About the size of a walnut (20 milliliters), a normal prostate is small and squishy and sits under the bladder and in front of the rectum. The urethra, a narrow tube that runs the length of the penis and carries both urine and semen, runs directly through the prostate. Just below the prostate are the seminal vesicles, which are two little glands that secrete about 60 percent of substances that make up semen. And, running alongside and attached to the sides of the prostate, are the nerves that control erectile function.
Though the prostate is not essential for life, it plays a vital role in reproduction. It is believed that the prostate supplies substances that facilitate fertilization and sperm transit and survival. Enzymes like PSA are used to loosen semen and help sperm reach the egg during intercourse (sperm is not made in the prostate, but rather the testes). Substances like zinc, citrate and fructose are made in the seminal vesicles and prostate, which give sperm energy to make the reproductive journey. Substances like antibodies may protect the urinary tract and sperm form bacteria and other pathogens.
The prostate typically grows during adolescence under the control of the male hormone testosterone and its byproduct DHT (dihydrotestosterone).
Prostate cancer and its treatments can disrupt normal urinary, bowel and sexual functions, due to its relation to several vital structures.
Urinary function – With normal urinary function, the urinary sphincters remain tightly shut, preventing urine that’s stored in the bladder from leading out (urinary sphincters are the bands of muscle tissue at the base of the bladder and at the base of the prostate). During urination, the sphincters are relaxed and the urine flowers from the bladder through the urethra and out of the body.
During prostatectomy, the bladder is pulled downward and connected to the urethra at the point where the prostate once sat. If the sphincter at the base of the bladder is damaged during prostatectomy, or during radiation therapy, some level of urinary incontinence or leakage will occur.

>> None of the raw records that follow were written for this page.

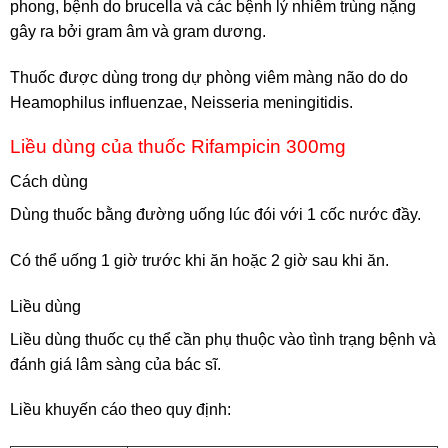
phong, bệnh do brucella và các bệnh lý nhiễm trùng nặng
gây ra bởi gram âm và gram dương.
Thuốc được dùng trong dự phòng viêm màng não do do
Heamophilus influenzae, Neisseria meningitidis.
Liều dùng của thuốc Rifampicin 300mg
Cách dùng
Dùng thuốc bằng đường uống lúc đói với 1 cốc nước đầy.
Có thể uống 1 giờ trước khi ăn hoặc 2 giờ sau khi ăn.
Liều dùng
Liều dùng thuốc cụ thể cần phụ thuộc vào tình trạng bệnh và
đánh giá lâm sàng của bác sĩ.
Liều khuyến cáo theo quy định:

Bowel function – Under normal circumstances, solid waste that’s filtered out of the body moves slowly down the intestines and the resultant stool is excreted through the anus following conscious relaxation of the anal sphincter. Damage to the rectum caused by radiation, or more rarely, by surgery, can result in bowel problems, including rectal bleeding, diarrhea or urgency.
Sexual function – During a prostatectomy, erectile nerves may be damaged, resulting in the loss of ability to achieve erection. Despite potential nerve damage, sexual desires are not affected. Nerves can also be damaged by radiation, though the process occurs very slowly over time.
Many techniques in surgery have been developed to try to minimize side effects. These techniques include nerve-sparing surgery, intensity modulated radiation therapy, radiation positioning devices, 3-D conformal radiation technologies and brachytherapy (seed placement).
Fertility – About 10 percent of men with prostate cancer have seminal vesicle invasion, a condition where the cancer spreads into the seminal vesicles or has spread around them. To treat, seminal vesicles are typically removed during prostatectomy and targeted during radiation therapy. This combined treatment of removing both the prostate and seminal vesicles will leave a man infertile and ejaculation is dry. However, orgasms may still occur.